Fox host Neil Cavuto pretended that the Affordable Care Act's (ACA) ban on gender discrimination, which requires all policies to include maternity care coverage, was never “telegraphed” to the American people when the law was first discussed -- Cavuto is right, if you ignore repeated remarks made by President Obama, Health and Human Services Secretary Kathleen Sebelius, and multiple media outlets prior to the bill's passage.
Under the ACA, all insurance plans are now required to cover maternity and newborn care, one of the law's 10 categories of 'essential health benefits' that every policy must include. The maternity care requirement puts an end to the systemic discrimination against women that pervaded the insurance industry. Previously, many companies charged women higher rates than men for the same plans and denied coverage or increased premiums for women who become pregnant, actions which the law prohibits.
Fox host Neil Cavuto referenced this requirement on the November 15 edition of Your World while discussing the ACA with MIT economist Jonathan Gruber. After Gruber explained the impetus behind the rule, Cavuto claimed that it “was never, ever” explained to the country until now:
GRUBER: The key thing is, if you want to end discrimination, for example by gender, if you want to say that women should not have to pay more than men for health insurance, then that means that everyone has to share the cost of maternity coverage. Now if you don't think that's right, that's a totally legitimate position to take --
CAVUTO: But that was never telegraphed. When all of this started, Jonathan -- that's fine, if you want to say that now though -- none of that was telegraphed, as was the fact that many people would lose their plans and many more would pay a lot more for plans. None of that was this Utopian view that you would do better by doing some good, maybe paying more, but in the net positive the country would benefit. That was never -- that was never ever said.
What Cavuto claims was “never, ever said” was said, repeatedly -- by the media, the president, and the Health and Human Services (HHS) cabinet secretary, all before Congress passed the ACA on March 23, 2010.
FactCheck.org laid out in August 2009 how the proposed ACA “bill itself specifies the 'minimum services to be covered' in a basic plan, including prescription drugs, mental health services, maternity and well-baby care.” That same year, McClatchy reported how the ACA would end insurance companies' practice of treating gender and pregnancy as a preexisting condition, and would “require maternity coverage to be offered at reasonable rates.” One month before the bill became law, ABC highlighted the fact that the bill “requires that all policies cover maternity care,” a point The New York Times has also noted.
In a September 2009 speech before Congress on the need to pass health care reform, President Obama specifically cited his plan to end discrimination based on pre-existing conditions and to require insurance companies to cover preventive care services for everyone.
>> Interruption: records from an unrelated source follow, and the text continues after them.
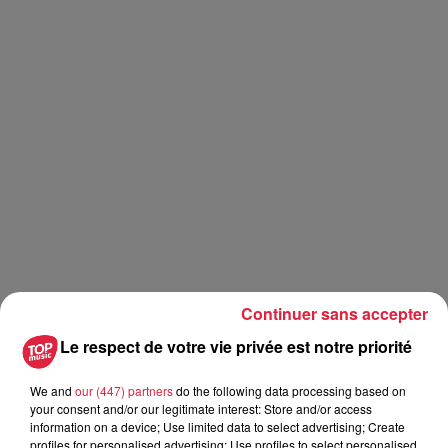
Continuer sans accepter
Le respect de votre vie privée est notre priorité
We and
our (447) partners
do the following data processing based on
your consent and/or our legitimate interest: Store and/or access
information on a device; Use limited data to select advertising; Create
profiles for personalised advertising; Use profiles to select personalised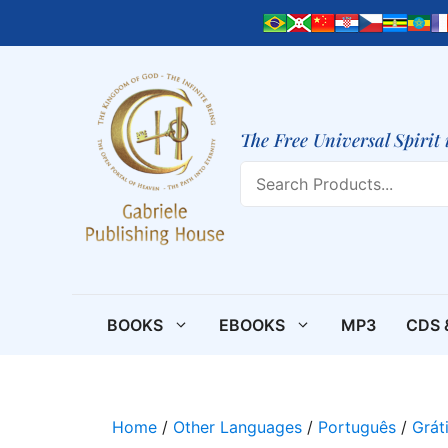
Skip
to
content
The Free Universal Spirit 
Search
BOOKS
EBOOKS
MP3
CDS 
Home
/
Other Languages
/
Português
/
Grát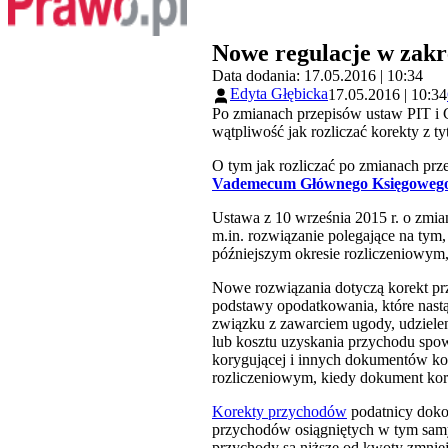
Nowe regulacje w zakre
Data dodania: 17.05.2016 | 10:34
Edyta Głębicka
17.05.2016 | 10:34
Po zmianach przepisów ustaw PIT i CI
wątpliwość jak rozliczać korekty z 
O tym jak rozliczać po zmianach pr
Vademecum Głównego Księgoweg
Ustawa z 10 września 2015 r. o zmi
m.in. rozwiązanie polegające na tym
późniejszym okresie rozliczeniowym,
Nowe rozwiązania dotyczą korekt p
podstawy opodatkowania, które nastą
związku z zawarciem ugody, udziele
lub kosztu uzyskania przychodu spo
korygującej i innych dokumentów k
rozliczeniowym, kiedy dokument kor
Korekty przychodów
podatnicy doko
przychodów osiągniętych w tym samym
przychody są niższe od kwoty zmniej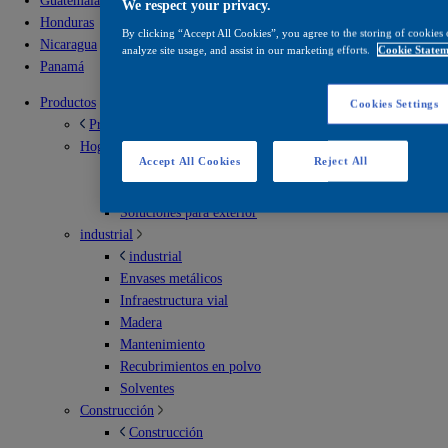
Guatemala
We respect your privacy.
Honduras
By clicking “Accept All Cookies”, you agree to the storing of cookies 
Nicaragua
analyze site usage, and assist in our marketing efforts.
Cookie Statem
Panamá
Productos
Cookies Settings
Productos
Hogar
Accept All Cookies
Reject All
Hogar
Soluciones para interior
Soluciones para exterior
industrial
industrial
Envases metálicos
Infraestructura vial
Madera
Mantenimiento
Recubrimientos en polvo
Solventes
Construcción
Construcción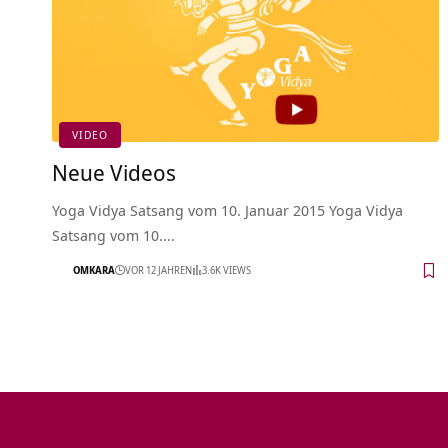
VIDEO
Neue Videos
Yoga Vidya Satsang vom 10. Januar 2015 Yoga Vidya
Satsang vom 10.…
OMKARA
VOR 12 JAHREN
3.6K VIEWS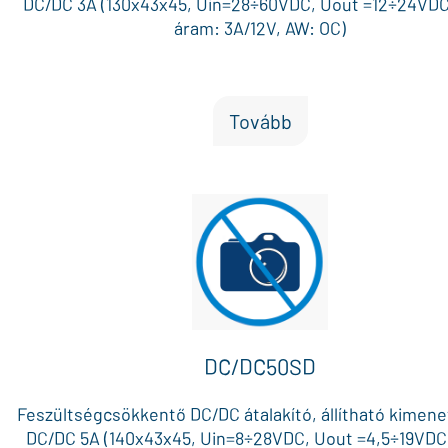
DC/DC 3A (130x43x45, Uin=28÷60VDC, Uout =12÷24VDC
áram: 3A/12V, AW: OC)
Tovább
DC/DC50SD
Feszültségcsökkentő DC/DC átalakító, állítható kimenet
DC/DC 5A (140x43x45, Uin=8÷28VDC, Uout =4,5÷19VDC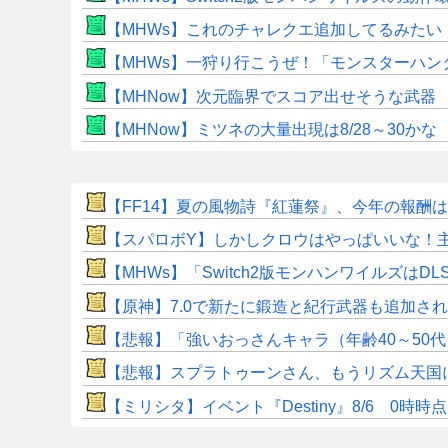
【MHWs】これのチャレクエ追加してるみたい
【MHWs】一狩り行こうぜ！「モンスターハン
【MHNow】次元臨界でスコア出せそうな武器
【MHNow】ミツネの大量出現は8/28～30かな
【FF14】夏の風物詩『紅蓮祭』、今年の報酬
【スパロボY】しかしクロウはやっぱいいな！
【MHWs】「Switch2版モンハンワイルズはDL
【原神】7.0で新たに鍛造と紀行武器も追加さ
【悲報】「強いおっさんキャラ（年齢40～50
【悲報】スプラトゥーンさん、もうリズム天国に
【ミリシタ】イベント『Destiny』8/6 0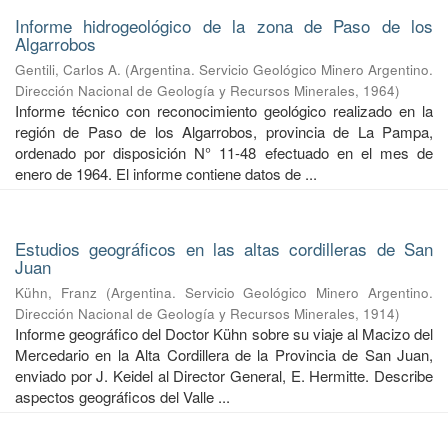
Informe hidrogeológico de la zona de Paso de los
Algarrobos
Gentili, Carlos A.
(
Argentina. Servicio Geológico Minero Argentino.
Dirección Nacional de Geología y Recursos Minerales
,
1964
)
Informe técnico con reconocimiento geológico realizado en la
región de Paso de los Algarrobos, provincia de La Pampa,
ordenado por disposición N° 11-48 efectuado en el mes de
enero de 1964. El informe contiene datos de ...
Estudios geográficos en las altas cordilleras de San
Juan
Kühn, Franz
(
Argentina. Servicio Geológico Minero Argentino.
Dirección Nacional de Geología y Recursos Minerales
,
1914
)
Informe geográfico del Doctor Kühn sobre su viaje al Macizo del
Mercedario en la Alta Cordillera de la Provincia de San Juan,
enviado por J. Keidel al Director General, E. Hermitte. Describe
aspectos geográficos del Valle ...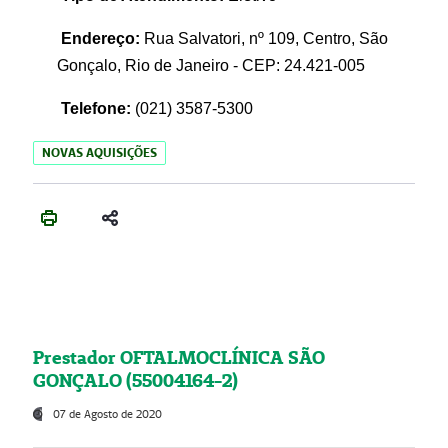
Endereço:
Rua Salvatori, nº 109, Centro, São
Gonçalo, Rio de Janeiro - CEP: 24.421-005
Telefone:
(021)
3587-5300
NOVAS AQUISIÇÕES
Prestador OFTALMOCLÍNICA SÃO
GONÇALO (55004164-2)
07 de Agosto de 2020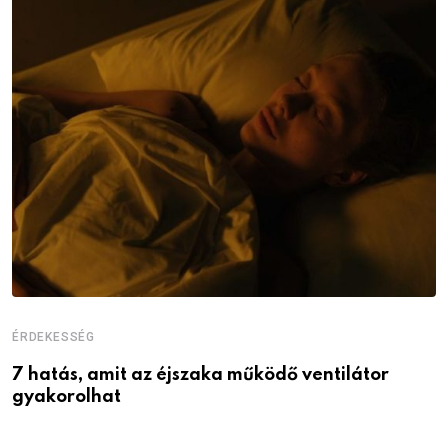
ÉRDEKESSÉG
É
7 hatás, amit az éjszaka működő ventilátor
6
gyakorolhat
é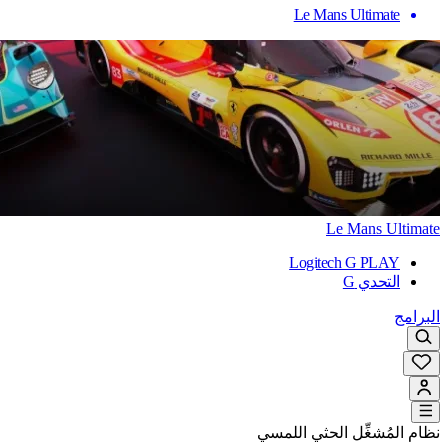
Le Mans Ultimate
Le Mans Ultimate
Logitech G PLAY
التحدي G
البرامج
نظام المُشغِّل الحثي اللمسي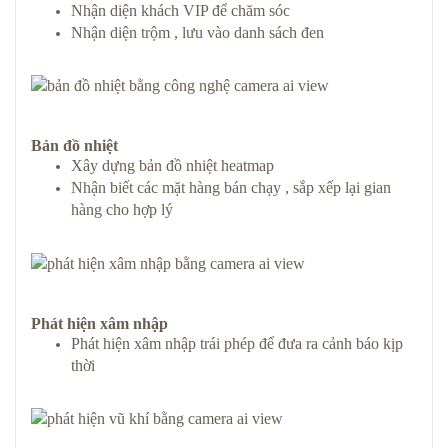
Nhận diện khách VIP để chăm sóc
Nhận diện trộm , lưu vào danh sách đen
Bản đồ nhiệt
Xây dựng bản đồ nhiệt heatmap
Nhận biết các mặt hàng bán chạy , sắp xếp lại gian
hàng cho hợp lý
Phát hiện xâm nhập
Phát hiện xâm nhập trái phép để đưa ra cảnh báo kịp
thời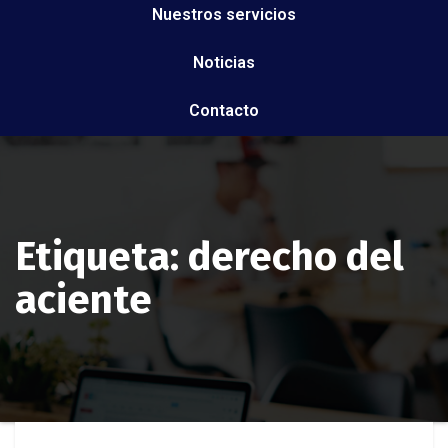
Nuestros servicios
Noticias
Contacto
Etiqueta: derecho del
aciente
He even detailed the impetus behind these mandates -- what Cavuto deemed a “Utopian view”:
PRESIDENT OBAMA: [U]nless everybody does their part, many of the insurance reforms we seek -- especially requiring insurance companies to cover pre-existing conditions - just can't be achieved.
[...]
That large-heartedness - that concern and regard for the plight of others -- is not a partisan feeling. It is not a Republican or a Democratic feeling. It, too, is part of the American character. Our ability to stand in other people's shoes. A recognition that we are all in this together; that when fortune turns against one of us, others are there to lend a helping hand. A belief that in this country, hard work and responsibility should be rewarded by some measure of security and fair play; and an acknowledgement that sometimes government has to step in to help deliver on that promise.
Prior to the ACA's passage, HHS released reports citing the fact that “the vast majority of individual market health insurance policies did not cover maternity care” as a reason health care reform was desperately needed. HHS Secretary Sebelius spoke repeatedly about the ACA's requirement that health plans “cover preventive services for everyone” and no longer discriminate against women.
Public knowledge of the ACA when it passed appears to have little consequence on Fox -- this not the first time the network has conveniently disappeared previous statements about the ACA in order to attack the president.